> **The task**:
Look through the material below and show every line with the word "livinity".

> **Records provided**:
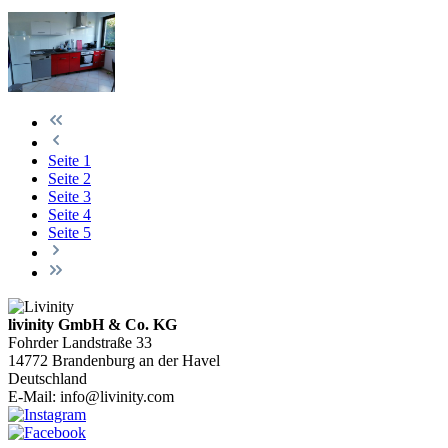
Seite
1
Seite
2
Seite
3
Seite
4
Seite
5
livinity GmbH & Co. KG
Fohrder Landstraße 33
14772 Brandenburg an der Havel
Deutschland
E-Mail:
info@livinity.com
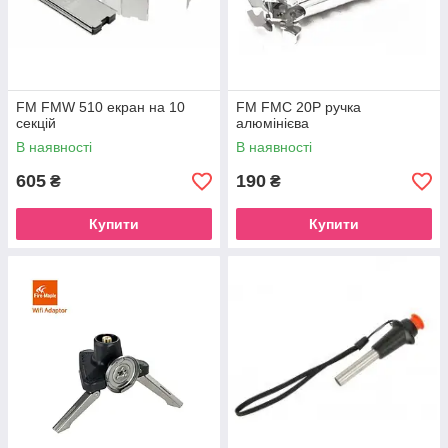
FM FMW 510 екран на 10
FM FMC 20P ручка
секцій
алюмінієва
В наявності
В наявності
605
190
₴
₴
Купити
Купити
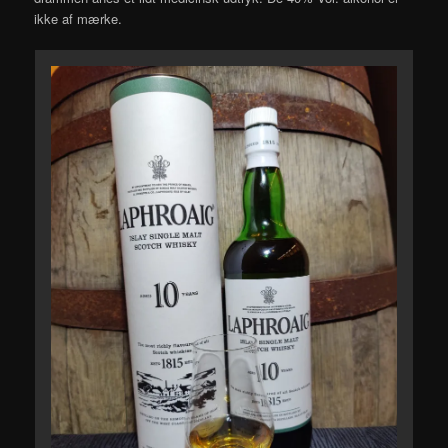
ikke af mærke.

> **Task output**:
livinity GmbH & Co. KG
info@livinity.com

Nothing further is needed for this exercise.